We recently had a very weird issue considering HA config sync and failover. The failover was not working when we set the slave’s priority higher to the master’s and we found configuration sync issues. This was all done on FortiOS 5.2, so I can’t really say anything about any later versions, but I think this still applies.
By the way, all the commands here are in my little cheat sheet aswell. You can find that on a GitHub repo I have set up for cheatsheets like this.
We could see that the config was not the same on both cluster members. You can see this with a simple command:
diag sys ha cluster-csum. This shows the configuration checksums.

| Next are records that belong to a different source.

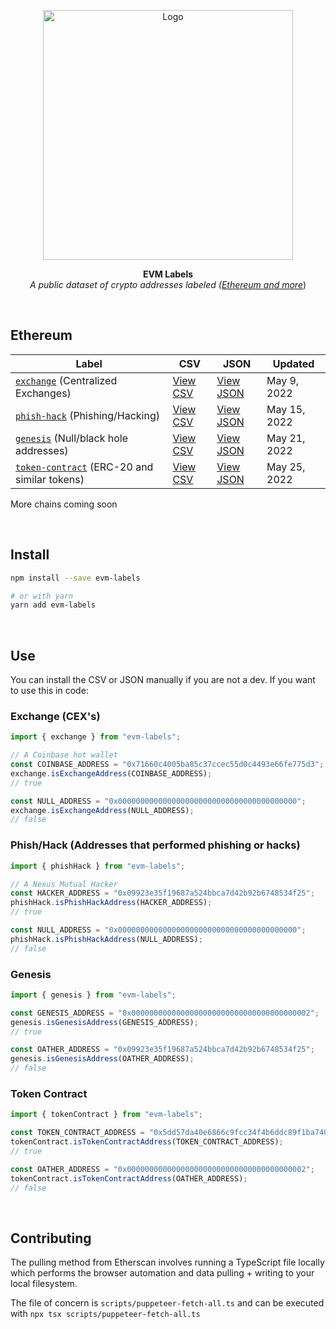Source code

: <p align="center">
  <a><img src="https://etherscan.io/images/logo-ether.png?v=0.0.2" title="Logo" width="400"/></a>
</p>
<p align="center">
  <b>
    EVM Labels
  </b>
  <br>
  <i>A public dataset of crypto addresses labeled (<a href="https://etherscan.io/labelcloud">Ethereum and more</a></i>)
  <br>
</p>

<br/>

## Ethereum

| Label                                                                                              | CSV                                              | JSON                                               | Updated      |
| -------------------------------------------------------------------------------------------------- | ------------------------------------------------ | -------------------------------------------------- | ------------ |
| [`exchange`](https://etherscan.io/accounts/label/exchange) (Centralized Exchanges)                 | [View CSV](./src/mainnet/exchange/all.csv)       | [View JSON](./src/mainnet/exchange/all.json)       | May 9, 2022  |
| [`phish-hack`](https://etherscan.io/accounts/label/phish-hack) (Phishing/Hacking)                  | [View CSV](./src/mainnet/phish-hack/all.csv)     | [View JSON](./src/mainnet/phish-hack/all.json)     | May 15, 2022 |
| [`genesis`](https://etherscan.io/accounts/label/genesis) (Null/black hole addresses)               | [View CSV](./src/mainnet/genesis/all.csv)        | [View JSON](./src/mainnet/genesis/all.json)        | May 21, 2022 |
| [`token-contract`](https://etherscan.io/accounts/label/token-contract) (ERC-20 and similar tokens) | [View CSV](./src/mainnet/token-contract/all.csv) | [View JSON](./src/mainnet/token-contract/all.json) | May 25, 2022 |

More chains coming soon

<br/>

## Install

```sh
npm install --save evm-labels

# or with yarn
yarn add evm-labels
```

<br/>

## Use

You can install the CSV or JSON manually if you are not a dev. If you want to use this in code:

### Exchange (CEX's)

```js
import { exchange } from "evm-labels";

// A Coinbase hot wallet
const COINBASE_ADDRESS = "0x71660c4005ba85c37ccec55d0c4493e66fe775d3";
exchange.isExchangeAddress(COINBASE_ADDRESS);
// true

const NULL_ADDRESS = "0x0000000000000000000000000000000000000000";
exchange.isExchangeAddress(NULL_ADDRESS);
// false
```

### Phish/Hack (Addresses that performed phishing or hacks)

```js
import { phishHack } from "evm-labels";

// A Nexus Mutual Hacker
const HACKER_ADDRESS = "0x09923e35f19687a524bbca7d42b92b6748534f25";
phishHack.isPhishHackAddress(HACKER_ADDRESS);
// true

const NULL_ADDRESS = "0x0000000000000000000000000000000000000000";
phishHack.isPhishHackAddress(NULL_ADDRESS);
// false
```

### Genesis

```js
import { genesis } from "evm-labels";

const GENESIS_ADDRESS = "0x0000000000000000000000000000000000000002";
genesis.isGenesisAddress(GENESIS_ADDRESS);
// true

const OATHER_ADDRESS = "0x09923e35f19687a524bbca7d42b92b6748534f25";
genesis.isGenesisAddress(OATHER_ADDRESS);
// false
```

### Token Contract

```js
import { tokenContract } from "evm-labels";

const TOKEN_CONTRACT_ADDRESS = "0x5dd57da40e6866c9fcc34f4b6ddc89f1ba740dfe";
tokenContract.isTokenContractAddress(TOKEN_CONTRACT_ADDRESS);
// true

const OATHER_ADDRESS = "0x0000000000000000000000000000000000000002";
tokenContract.isTokenContractAddress(OATHER_ADDRESS);
// false
```

<br/>

## Contributing

The pulling method from Etherscan involves running a TypeScript file locally which performs the browser automation and data pulling + writing to your local filesystem.

The file of concern is `scripts/puppeteer-fetch-all.ts` and can be executed with `npx tsx scripts/puppeteer-fetch-all.ts`
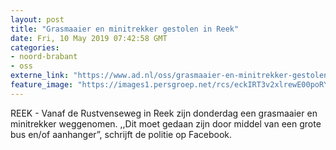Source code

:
 ```yaml
---
layout: post
title: "Grasmaaier en minitrekker gestolen in Reek"
date: Fri, 10 May 2019 07:42:58 GMT
categories: 
- noord-brabant 
- oss 
externe_link: "https://www.ad.nl/oss/grasmaaier-en-minitrekker-gestolen-in-reek~a096c977/"
feature_image: "https://images1.persgroep.net/rcs/eckIRT3v2xlrewE00poRY9VY7gk/diocontent/147817656/_fitwidth/400/?appId=21791a8992982cd8da851550a453bd7f&quality=0.7"
---
```


REEK - Vanaf de Rustvenseweg in Reek zijn donderdag een grasmaaier en minitrekker weggenomen. ,,Dit moet gedaan zijn door middel van een grote bus en/of aanhanger”, schrijft de politie op Facebook.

This showed the following (taken from the Fortinet page about config sync issues):
================== FG100D3G13xxxxxx ================= is_manage_master()=0, is_root_master()=0 debugzone global: 89 f2 f0 0b e8 eb 0d ee f8 55 8b 47 27 7a 27 1e root: cf 85 55 fe a7 e5 7c 6f a6 88 e5 a9 ea 26 e6 92 all: f4 62 b2 ce 81 9a c9 04 8f 67 07 ec a7 44 60 1f checksum global: 89 f2 f0 0b e8 eb 0d ee f8 55 8b 47 27 7a 27 1e root: cf 85 55 fe a7 e5 7c 6f a6 88 e5 a9 ea 26 e6 92 all: f4 62 b2 ce 81 9a c9 04 8f 67 07 ec a7 44 60 1f ================== FG100D3G12xxxxxx ================== is_manage_master()=1, is_root_master()=1 debugzone global: 89 f2 f0 0b e8 eb 0d ee f8 55 8b 47 27 7a 27 1e root: d8 f5 57 46 f0 b8 45 1e 00 be 45 92 a2 07 14 90 all: a7 8d cc c7 32 b5 81 a2 55 49 52 21 57 f9 3c 3b checksum global: 89 f2 f0 0b e8 eb 0d ee f8 55 8b 47 27 7a 27 1e root: d8 f5 57 46 f0 b8 45 1e 00 be 45 92 a2 07 14 90 all: a7 8d cc c7 32 b5 81 a2 55 49 52 21 57 f9 3c 3b
As you can see, the cluster members have a difference in the
root VDOM and therefore also in the
all view. As you can see on that page, you can drill down the various levels with
diagnose system ha showsum LEVEL. However, as far as I remember, there were no differences. A colleague then
diff-ed the whole config and we found no differences – except in the
config system ha part. As you know, Fortinet does not sync everything since there obviously are parts that don’t have the same settings on both cluster members. In that part, this is also the case since values like the priority should obviously be different.
However, it seems that while that whole part is not synced, some settings still go into that checksum calculation!
We then changed another parameter,
set override enable on the slave (this was already set on the master). This basically changes the Master election algorithm to favor Priority before Uptime. So with this setting, a higher priority wins, without that, a higher uptime wins. In easy terms, it allows overriding the Master election via the priority.
After setting that configuration, we set the priority of the slave higher than the master and we had an immediate failover (like we wanted). We then checked the checksums again, and everything was fine! Setting the slave’s priority back to lower than the master’s triggered another wanted failover.
What we found out: some config parts are not synced, but they are still part of the configuration checksum. Keep that in mind when having similar issues.
UPDATE: we checked it in the lab and apparently, override is not part of the checksum calculation. So we can’t really pin it down to what actually fixed it, but it’s now ok.